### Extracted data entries

_ _ _ _

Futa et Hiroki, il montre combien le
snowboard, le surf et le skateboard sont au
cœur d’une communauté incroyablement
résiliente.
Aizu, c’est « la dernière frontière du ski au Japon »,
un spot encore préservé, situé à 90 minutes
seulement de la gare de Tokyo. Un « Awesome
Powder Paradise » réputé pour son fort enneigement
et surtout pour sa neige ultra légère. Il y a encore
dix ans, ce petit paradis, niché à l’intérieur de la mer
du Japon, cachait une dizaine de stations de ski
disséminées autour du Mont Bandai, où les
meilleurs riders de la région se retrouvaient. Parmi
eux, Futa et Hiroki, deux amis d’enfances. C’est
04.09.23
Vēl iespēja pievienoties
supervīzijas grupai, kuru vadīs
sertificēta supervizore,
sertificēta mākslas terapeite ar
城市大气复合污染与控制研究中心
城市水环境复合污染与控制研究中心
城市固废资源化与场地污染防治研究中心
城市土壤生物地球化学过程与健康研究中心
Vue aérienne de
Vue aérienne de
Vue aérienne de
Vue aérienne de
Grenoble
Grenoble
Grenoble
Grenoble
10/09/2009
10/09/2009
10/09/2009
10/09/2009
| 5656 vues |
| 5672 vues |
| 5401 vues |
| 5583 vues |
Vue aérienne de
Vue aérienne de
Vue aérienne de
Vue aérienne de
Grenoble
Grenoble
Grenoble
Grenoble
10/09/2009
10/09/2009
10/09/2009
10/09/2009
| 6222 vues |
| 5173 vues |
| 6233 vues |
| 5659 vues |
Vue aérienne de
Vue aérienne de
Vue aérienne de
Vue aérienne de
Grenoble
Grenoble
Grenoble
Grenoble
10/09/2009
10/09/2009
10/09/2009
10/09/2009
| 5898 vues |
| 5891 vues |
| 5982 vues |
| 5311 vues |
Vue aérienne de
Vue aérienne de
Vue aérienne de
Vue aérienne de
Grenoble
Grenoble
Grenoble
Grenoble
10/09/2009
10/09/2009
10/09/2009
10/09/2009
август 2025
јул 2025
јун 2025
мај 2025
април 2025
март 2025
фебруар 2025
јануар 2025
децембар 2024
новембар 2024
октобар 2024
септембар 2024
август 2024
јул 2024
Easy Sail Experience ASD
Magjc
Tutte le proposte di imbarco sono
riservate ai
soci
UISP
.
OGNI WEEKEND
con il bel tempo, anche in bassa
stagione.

_ _ _ _

### Exercise details
Reproduce every line from the entries that holds the word "Japon".

### Answer section
Aizu, c’est « la dernière frontière du ski au Japon »,
du Japon, cachait une dizaine de stations de ski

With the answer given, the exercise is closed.